Data from: The phylogenetics of succession can guide restoration: an example from abandoned mine sites in the subarctic
Shooner, Stephanie; Chisholm, Chelsea; Davies, Thomas Jonathan (2015), Data from: The phylogenetics of succession can guide restoration: an example from abandoned mine sites in the subarctic, Dryad, Dataset, https://doi.org/10.5061/dryad.qt30h
1. Phylogenetic tools have increasingly been used in community ecology to describe evolutionary relationships among co-occurring species. In studies of succession, such tools may allow us to identify evolutionary lineages most suited for particular stages of succession and habitat rehabilitation. However, to date these two applications have been largely separate. Here, we suggest that information on phylogenetic community structure might help inform community restoration strategies following major disturbance. 2. Our study examined phylogenetic patterns of succession based on a chronosequence of three abandoned subarctic mine spoil heaps (waste piles) dating from the early 1970s, mid-1970s and early 1980s. The vegetation at each mine site was compared to the surrounding vegetation and community structure on mines was explored assuming species pools at nested spatial scales. 3. We found that the adjacent vegetation was more phylogenetically clustered than the vegetation on the mines, with mines demonstrating weaker phylogenetic community structure. Using simulation models, we showed that phylogenetic dissimilarity between mine sites did not depart from null expectations. However, we found evidence for species sorting along abiotic gradients (slope and aspect) on the mine sites that had been abandoned for the longest. 4. Synthesis and applications. Understanding the trajectory of succession is critical for restoration efforts. Our results suggest that early colonizers represent a phylogenetically random subset of species from the local species pool. Over time there appears to be selection for particular lineages that come to be filtered across space and environment.

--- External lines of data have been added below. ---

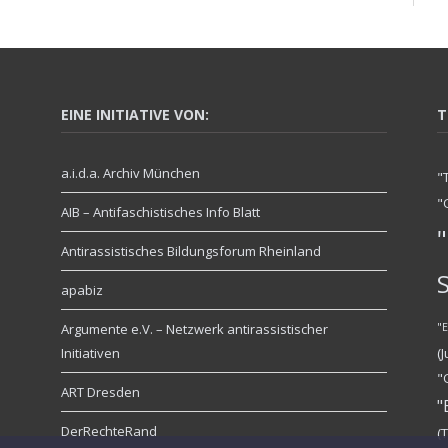
EINE INITIATIVE VON:
T
a.i.d.a. Archiv München
"
"
AIB – Antifaschistisches Info Blatt
"
Antirassistisches Bildungsforum Rheinland
apabiz
Argumente e.V. – Netzwerk antirassistischer
"
Initiativen
(
"
ART Dresden
"
DerRechteRand
(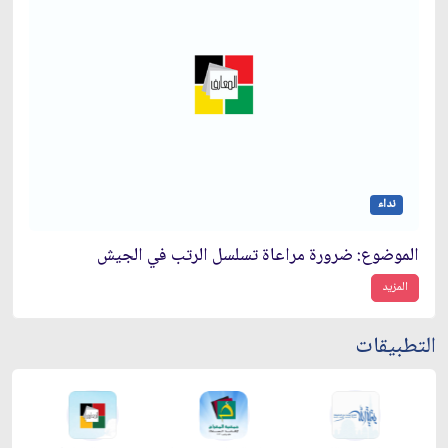
نداء
الموضوع: ضرورة مراعاة تسلسل الرتب في الجيش‏
المزيد
التطبيقات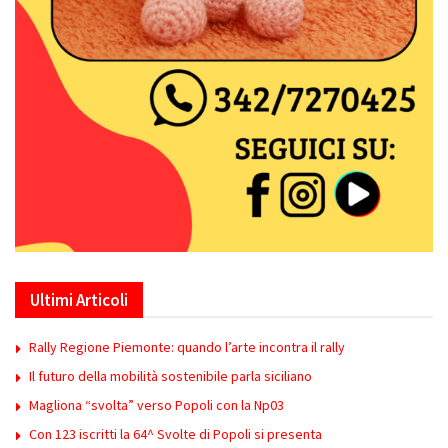
Ultimi Articoli
Rally Regione Piemonte: quando l’arte incontra il rally
Il futuro della mobilità sostenibile parla siciliano
Magliona “svolta” verso Popoli con la Np03
Con 123 iscritti la 64^ Svolte di Popoli si presenta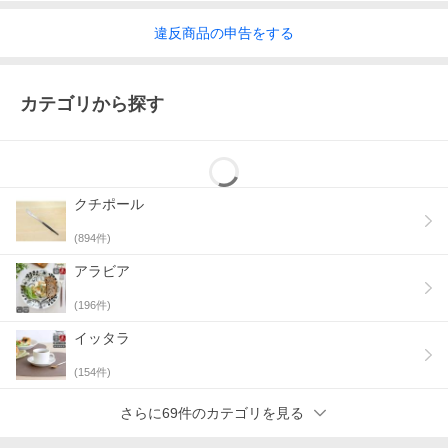
違反
商品の
申告をする
カテゴリから探す
クチポール
(
894
件)
アラビア
(
196
件)
イッタラ
(
154
件)
さらに69件のカテゴリを見る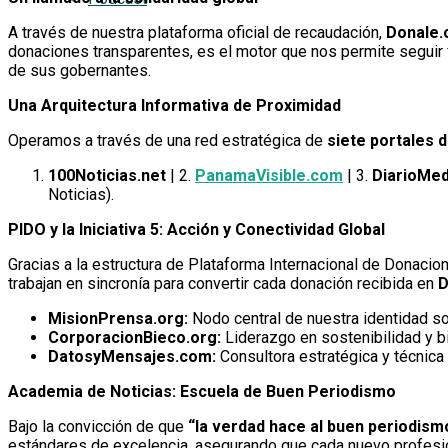
A través de nuestra plataforma oficial de recaudación,
Donale.
donaciones transparentes, es el motor que nos permite seguir
de sus gobernantes.
Una Arquitectura Informativa de Proximidad
Operamos a través de una red estratégica de
siete portales d
100Noticias.net
| 2.
PanamaVisible.com
| 3.
DiarioMed
Noticias).
PIDO y la Iniciativa 5: Acción y Conectividad Global
Gracias a la estructura de Plataforma Internacional de Donaci
trabajan en sincronía para convertir cada donación recibida en
D
MisionPrensa.org:
Nodo central de nuestra identidad so
CorporacionBieco.org:
Liderazgo en sostenibilidad y b
DatosyMensajes.com:
Consultora estratégica y técnica 
Academia de Noticias: Escuela de Buen Periodismo
Bajo la convicción de que
“la verdad hace al buen periodism
estándares de excelencia, asegurando que cada nuevo profesion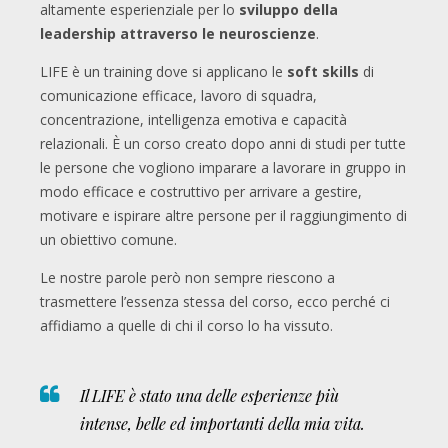
altamente esperienziale per lo
sviluppo della
leadership attraverso le neuroscienze
.
LIFE è un training dove si applicano le
soft skills
di
comunicazione efficace, lavoro di squadra,
concentrazione, intelligenza emotiva e capacità
relazionali. È un corso creato dopo anni di studi per tutte
le persone che vogliono imparare a lavorare in gruppo in
modo efficace e costruttivo per arrivare a gestire,
motivare e ispirare altre persone per il raggiungimento di
un obiettivo comune.
Le nostre parole però non sempre riescono a
trasmettere l’essenza stessa del corso, ecco perché ci
affidiamo a quelle di chi il corso lo ha vissuto.
Il LIFE è stato una delle esperienze più
intense, belle ed importanti della mia vita.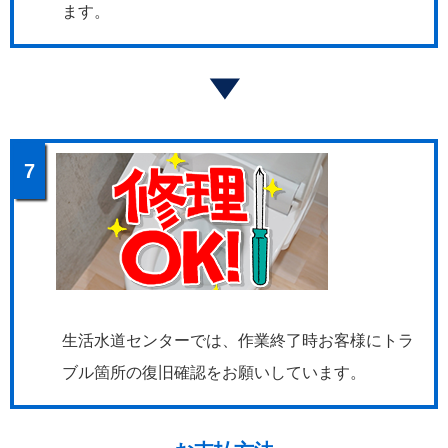
ます。
7
生活水道センターでは、作業終了時お客様にトラ
ブル箇所の復旧確認をお願いしています。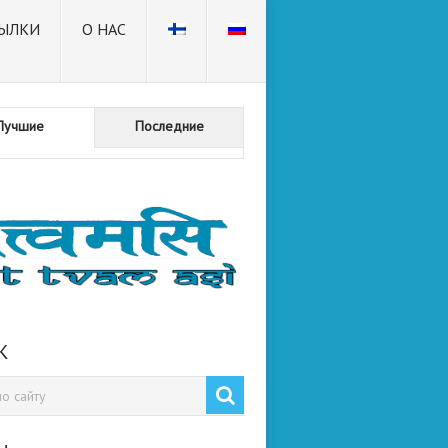
ЫЛКИ
О НАС
Лучшие
Последние
К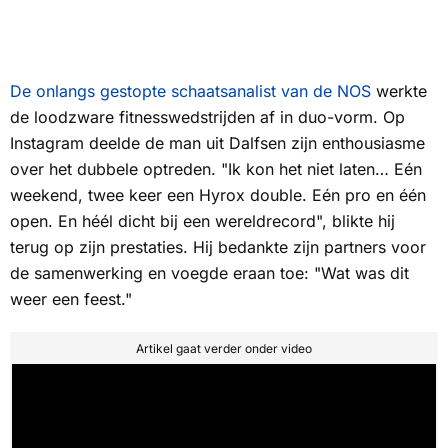
De onlangs gestopte schaatsanalist van de
NOS
werkte
de loodzware fitnesswedstrijden af in duo-vorm. Op
Instagram deelde de man uit Dalfsen zijn enthousiasme
over het dubbele optreden. "Ik kon het niet laten… Eén
weekend, twee keer een Hyrox double. Eén pro en één
open. En héél dicht bij een wereldrecord", blikte hij
terug op zijn prestaties. Hij bedankte zijn partners voor
de samenwerking en voegde eraan toe: "Wat was dit
weer een feest."
Artikel gaat verder onder video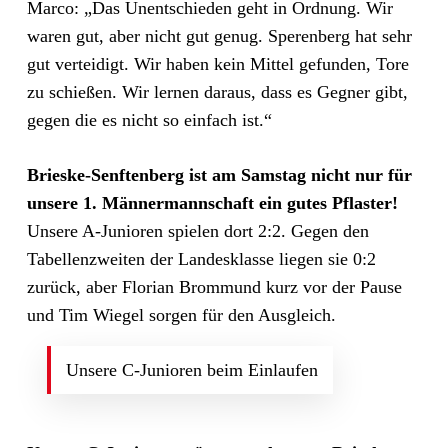
Marco: „Das Unentschieden geht in Ordnung. Wir
waren gut, aber nicht gut genug. Sperenberg hat sehr
gut verteidigt. Wir haben kein Mittel gefunden, Tore
zu schießen. Wir lernen daraus, dass es Gegner gibt,
gegen die es nicht so einfach ist.“
Brieske-Senftenberg ist am Samstag nicht nur für
unsere 1. Männermannschaft ein gutes Pflaster!
Unsere A-Junioren spielen dort 2:2. Gegen den
Tabellenzweiten der Landesklasse liegen sie 0:2
zurück, aber Florian Brommund kurz vor der Pause
und Tim Wiegel sorgen für den Ausgleich.
Unsere C-Junioren beim Einlaufen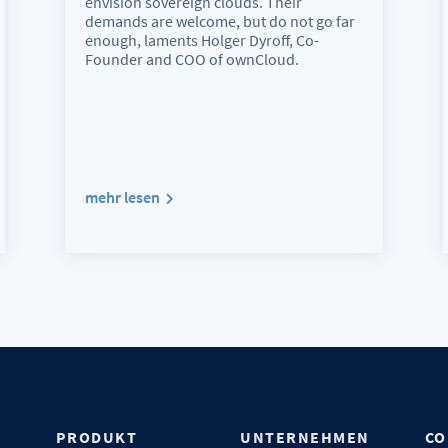
envision sovereign clouds. Their
demands are welcome, but do not go far
enough, laments Holger Dyroff, Co-
Founder and COO of ownCloud.
mehr lesen
N
PRODUKT
UNTERNEHMEN
CO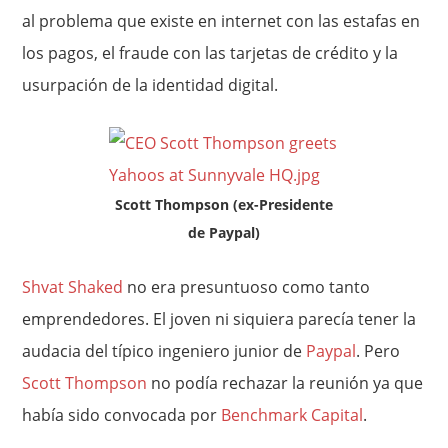
al problema que existe en internet con las estafas en
los pagos, el fraude con las tarjetas de crédito y la
usurpación de la identidad digital.
Scott Thompson (ex-Presidente
de Paypal)
Shvat Shaked
no era presuntuoso como tanto
emprendedores. El joven ni siquiera parecía tener la
audacia del típico ingeniero junior de
Paypal
. Pero
Scott Thompson
no podía rechazar la reunión ya que
había sido convocada por
Benchmark Capital
.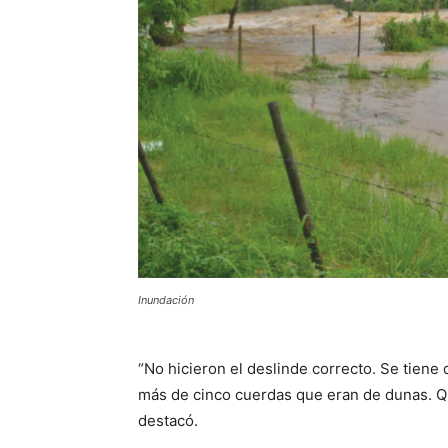
Inundación
“No hicieron el deslinde correcto. Se tiene
más de cinco cuerdas que eran de dunas. 
destacó.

The species most appropriate for mine site restoration might, therefore, depend on the successional stage of the community and the local species composition. For example, in later succession, it could be more beneficial to facilitate establishment of more distant relatives. Our findings can improve management practices by providing relatedness information for known successful colonizers and by informing seeding decisions with knowledge of the surrounding and regional species pools. The application of phylogenetics to restoration ecology and succession is relatively new, but it has the potential to provide novel insight into the dynamics of changing community structures during succession.